[Recorded data Boundary: Start]

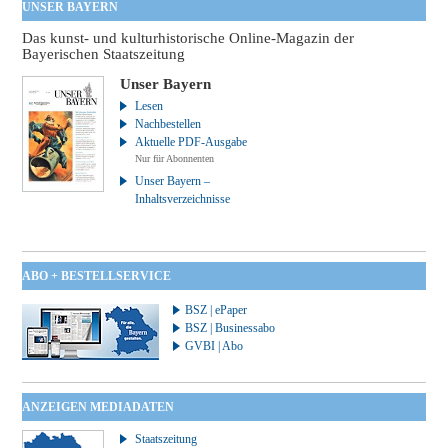
UNSER BAYERN
Das kunst- und kulturhistorische Online-Magazin der
Bayerischen Staatszeitung
Unser Bayern
Lesen
Nachbestellen
Aktuelle PDF-Ausgabe
Nur für Abonnenten
Unser Bayern –
Inhaltsverzeichnisse
ABO + BESTELLSERVICE
BSZ | ePaper
BSZ | Businessabo
GVBI | Abo
ANZEIGEN MEDIADATEN
Staatszeitung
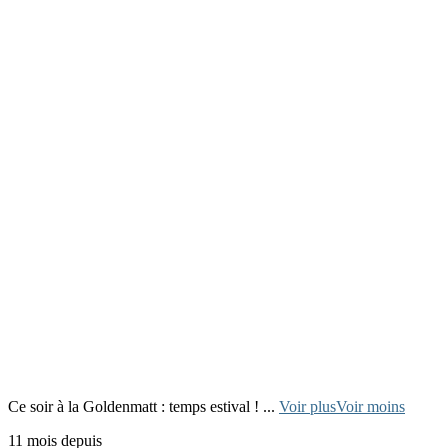
Ce soir à la Goldenmatt : temps estival !
...
Voir plus
Voir moins
11 mois depuis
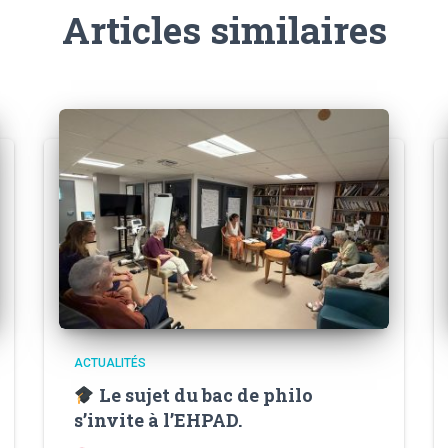
Articles similaires
ACTUALITÉS
Le sujet du bac de philo
s’invite à l’EHPAD.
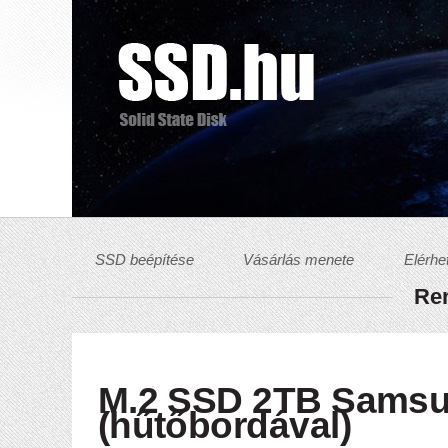
SSD beépítése
Vásárlás menete
Elérhe
Ren
M.2 SSD 2TB Sams
(hűtőbordával)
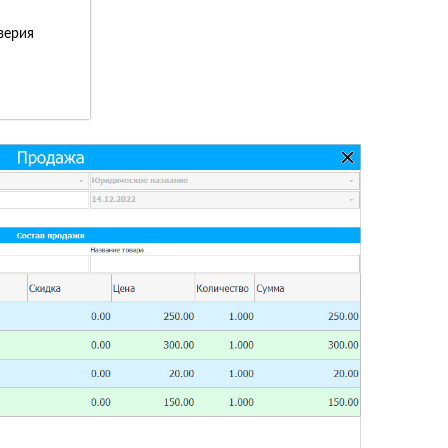
верия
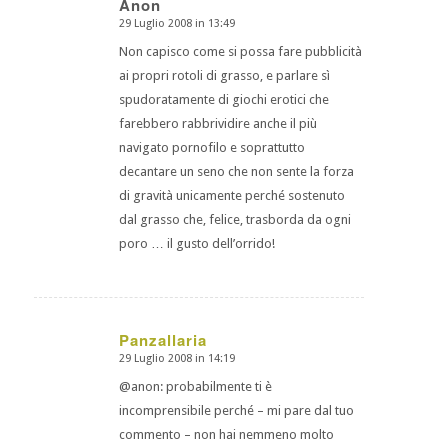
Anon
29 Luglio 2008 in 13:49
dice:
Non capisco come si possa fare pubblicità
ai propri rotoli di grasso, e parlare sì
spudoratamente di giochi erotici che
farebbero rabbrividire anche il più
navigato pornofilo e soprattutto
decantare un seno che non sente la forza
di gravità unicamente perché sostenuto
dal grasso che, felice, trasborda da ogni
poro … il gusto dell’orrido!
Panzallaria
29 Luglio 2008 in 14:19
dice:
@anon: probabilmente ti è
incomprensibile perché – mi pare dal tuo
commento – non hai nemmeno molto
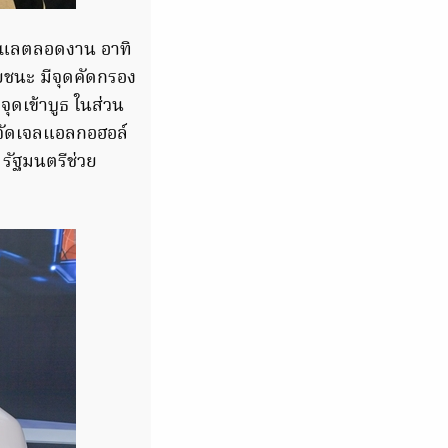
บดูแลตลอดงาน อาทิ
ยชนะ มีจุดคัดกรอง
ุดเข้าบูธ ในส่วน
อมจัดเจลแอลกอฮอล์
รัฐมนตรีช่วย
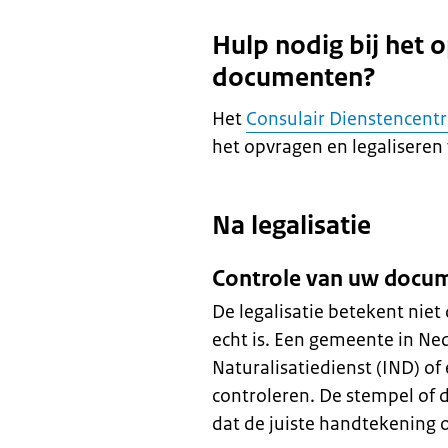
Hulp nodig bij het 
documenten?
Het
Consulair Dienstencent
het opvragen en legalisere
Na legalisatie
Controle van uw docum
De legalisatie betekent niet
echt is. Een gemeente in Ne
Naturalisatiedienst (IND) of
controleren. De stempel of 
dat de juiste handtekening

[Recorded data Boundary: End]

◆ **Work order**
Reproduce the lines above exactly, please, but not the pictures in them.

◆ **Completed task**
UNSER BAYERN
Das kunst- und kulturhistorische Online-Magazin der
Bayerischen Staatszeitung
Unser Bayern
Lesen
Nachbestellen
Aktuelle PDF-Ausgabe
Nur für Abonnenten
Unser Bayern –
Inhaltsverzeichnisse
ABO + BESTELLSERVICE
BSZ | ePaper
BSZ | Businessabo
GVBI | Abo
ANZEIGEN MEDIADATEN
Staatszeitung
Ce soir à la Goldenmatt : temps estival !
...
Voir plus
Voir moins
11 mois depuis
Articles similaires
ACTUALITÉS
Le sujet du bac de philo
s’invite à l’EHPAD.
SSD beépítése
Vásárlás menete
Elérhe
Ren
M.2 SSD 2TB Sams
(hűtőbordával)
верия
Anon
29 Luglio 2008 in 13:49
dice:
Non capisco come si possa fare pubblicità
ai propri rotoli di grasso, e parlare sì
spudoratamente di giochi erotici che
farebbero rabbrividire anche il più
navigato pornofilo e soprattutto
decantare un seno che non sente la forza
di gravità unicamente perché sostenuto
dal grasso che, felice, trasborda da ogni
poro … il gusto dell’orrido!
Panzallaria
29 Luglio 2008 in 14:19
dice:
@anon: probabilmente ti è
incomprensibile perché – mi pare dal tuo
commento – non hai nemmeno molto
บดูแลตลอดงาน อาทิ
ยชนะ มีจุดคัดกรอง
ุดเข้าบูธ ในส่วน
อมจัดเจลแอลกอฮอล์
รัฐมนตรีช่วย
Hulp nodig bij het 
documenten?
Het
Consulair Dienstencent
het opvragen en legalisere
Na legalisatie
Controle van uw docum
De legalisatie betekent niet
echt is. Een gemeente in Ne
Naturalisatiedienst (IND) of
controleren. De stempel of 
dat de juiste handtekening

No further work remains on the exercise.